I am having some conceptual difficulties with almost everywhere (a.e.) convergence versus convergence in measure.

Let $f_{n} : X \to Y$. In my mind, a sequence of measurable functions $\{ f_{n} \}$ converges a.e. to the function $f$ if $f_{n} \to f$ everywhere on $X$ except for maybe on some set of measure zero.

However, the definition of convergence in measure is that $f_{n} \to f$ in measure if for every $\varepsilon>0$

\begin{equation}
\mu(\{x:|f_{n}(x)-f(x)|\geq\varepsilon\})\to0 \text{ as } n\to \infty
\end{equation}

Heuristically, it seems to me that convergence in measure is just saying that the subset of $X$ for which $f_{n}$ does not converge to $f$ must have a measure of zero.

I cannot see the difference between a.e. convergence and convergence in measure. If anyone can point out my conceptual error it would be much appreciated.

Best Answer

This is one of those things that is helpfully studied using an example. A very nice example for this issue is the "wandering block". Informally, the wandering block is the sequence of indicator functions of $[0,1],[0,1/2],[1/2,1],[0,1/4],[1/4,1/2],[1/2,3/4],[3/4,1]$, etc. More explicitly, it is the sequence $g_n(x)$ which comes about from enumerating the "triangular array" $f_{j,k}(x)=\chi_{[j2^{-k},(j+1)2^{-k}]}(x)$, where $k=0,1,\dots$ and $j=0,1,\dots,2^{k}-1$.

The sequence $g_n$ converges in measure to the zero function. You can see this as follows. Given $n$, write $g_n=f_{j,k}$, then $m(\{ x : |g_n(x)| \geq \varepsilon \})=2^{-k}$ for any given $\varepsilon \in (0,1)$. Since $k \to \infty$ as $n \to \infty$, this measure goes to $0$ as $n \to \infty$.

On the other hand, the sequence $g_n(x)$ does not converge at any individual point, because any given point is in infinitely many of these intervals and also not in infinitely many of these intervals.
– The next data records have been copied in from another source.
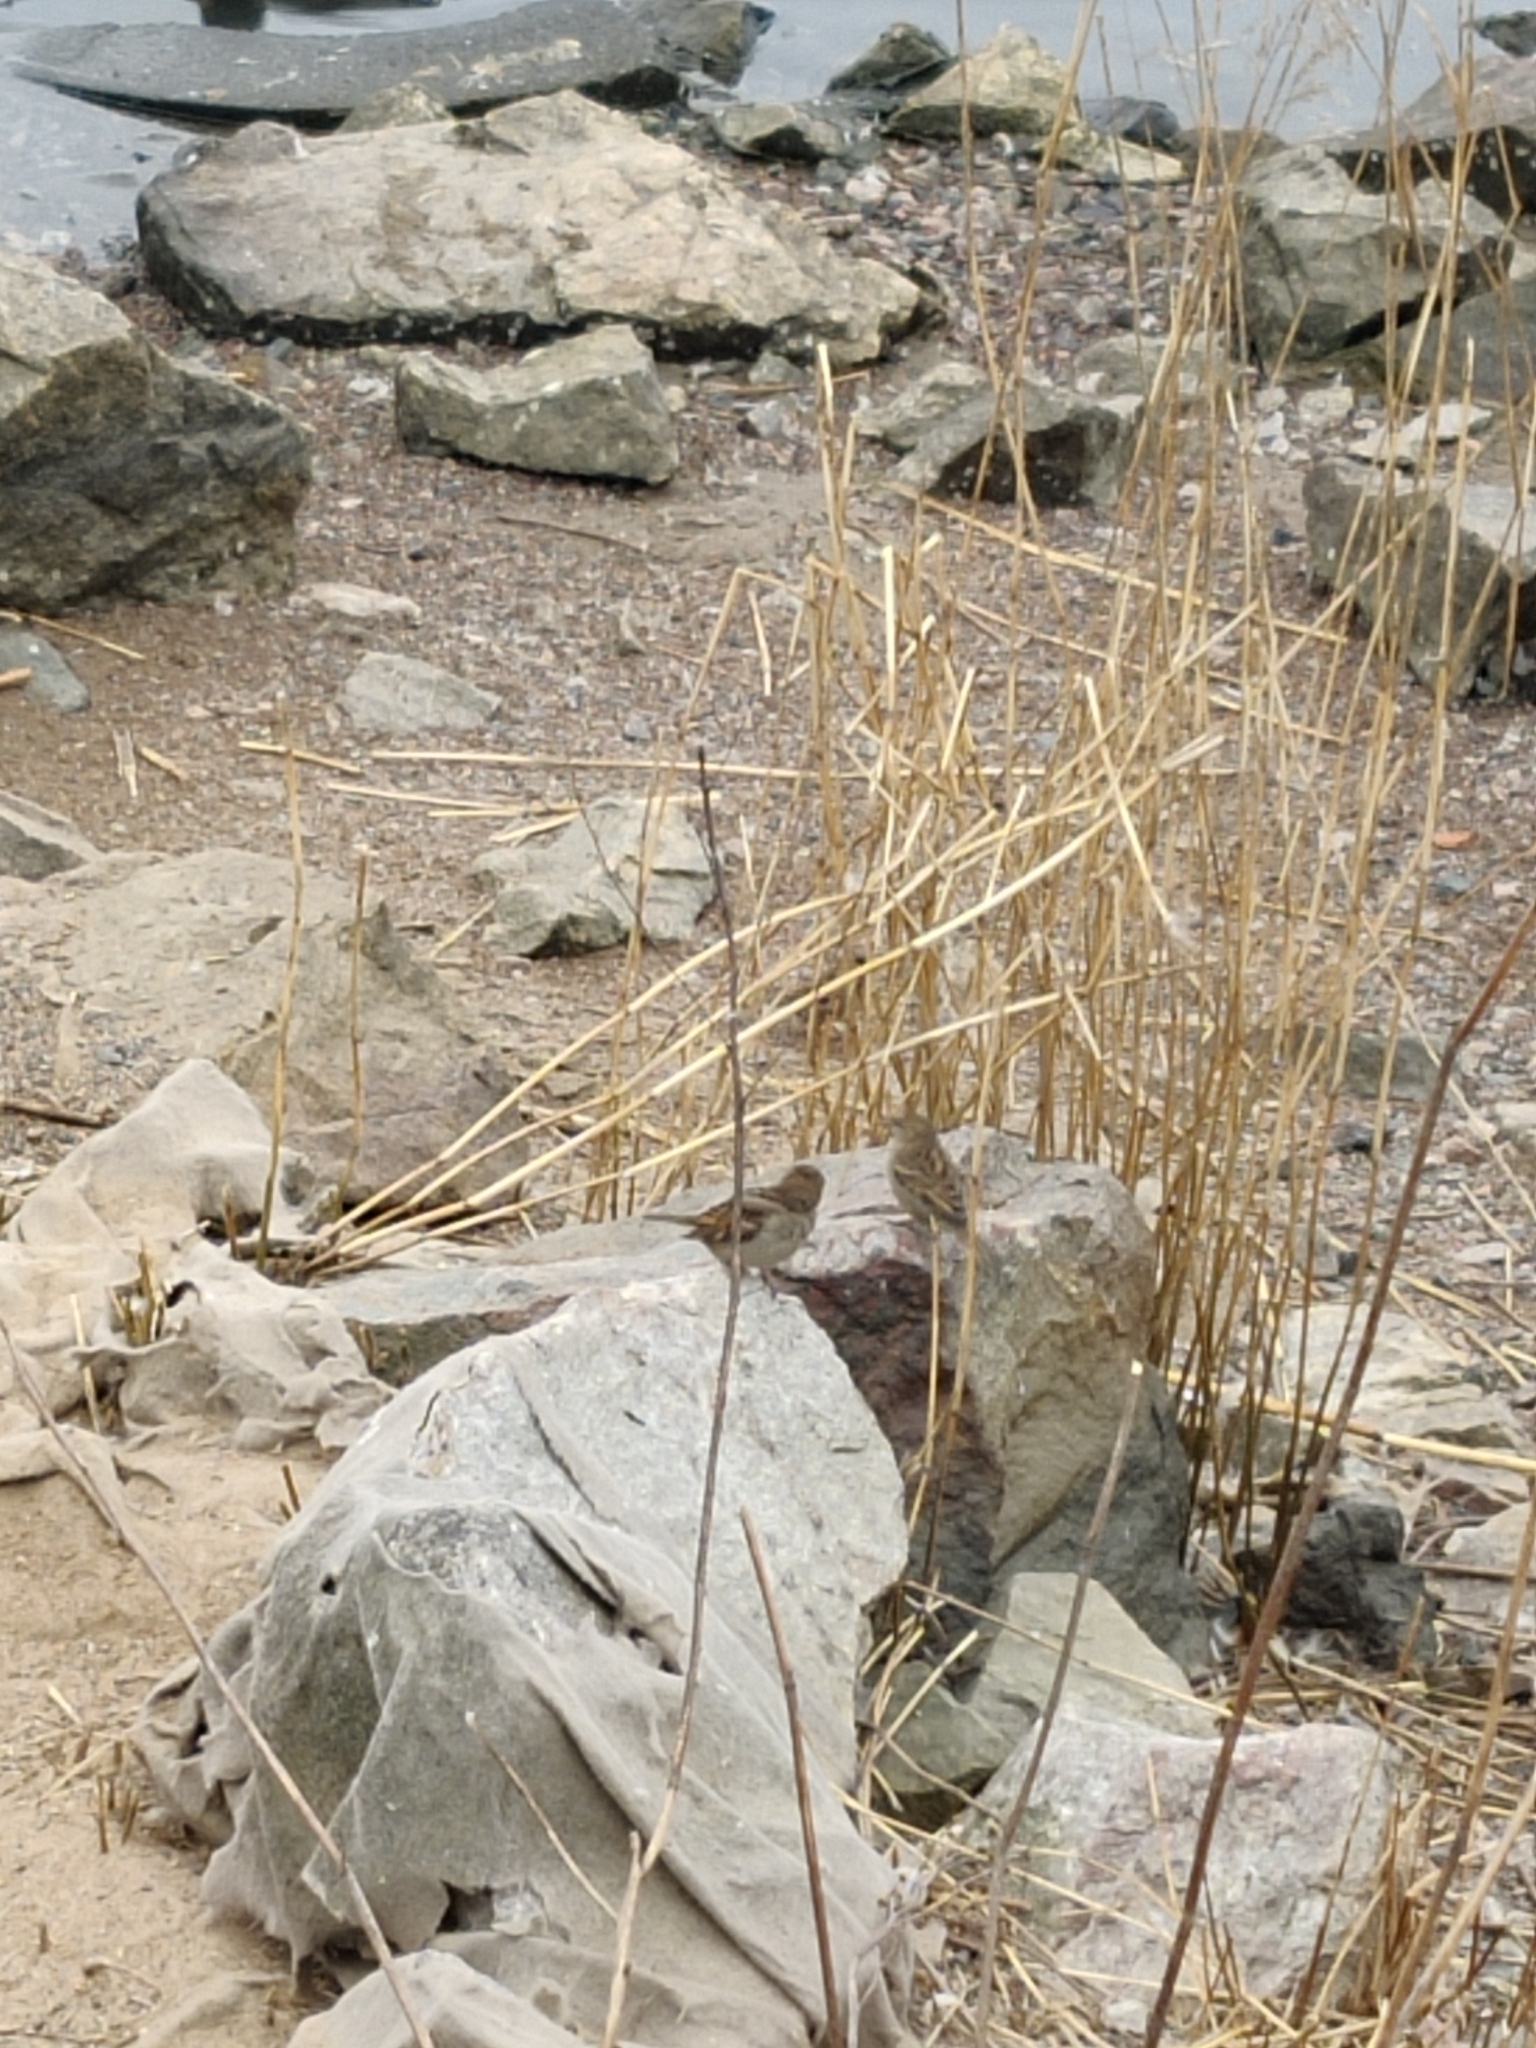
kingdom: Animalia
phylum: Chordata
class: Aves
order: Passeriformes
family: Passeridae
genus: Passer
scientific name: Passer domesticus
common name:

Thus the sequence $g_n(x)$ contains infinitely many $1$s and infinitely many $0$s, and so it cannot converge.

On an infinite measure space, there is an example for the other direction: $f_n(x)=\chi_{[n,n+1]}(x)$ on the line converges pointwise to $0$ but does not converge in measure, since $m(\{ x : |f_n(x)| \geq \varepsilon \})=1$ for $\varepsilon \in (0,1)$. A corollary of Egorov's theorem says that this is impossible on a finite measure space.

On a related note, the wandering block example also shows a nice, explicit example of the theorem "if $f_n$ converges in measure then a subsequence converges almost everywhere". Here, for any fixed $j$, the sequence $h_k=f_{j,k}$ (defined for sufficiently large $k$ that this makes sense) converges almost everywhere.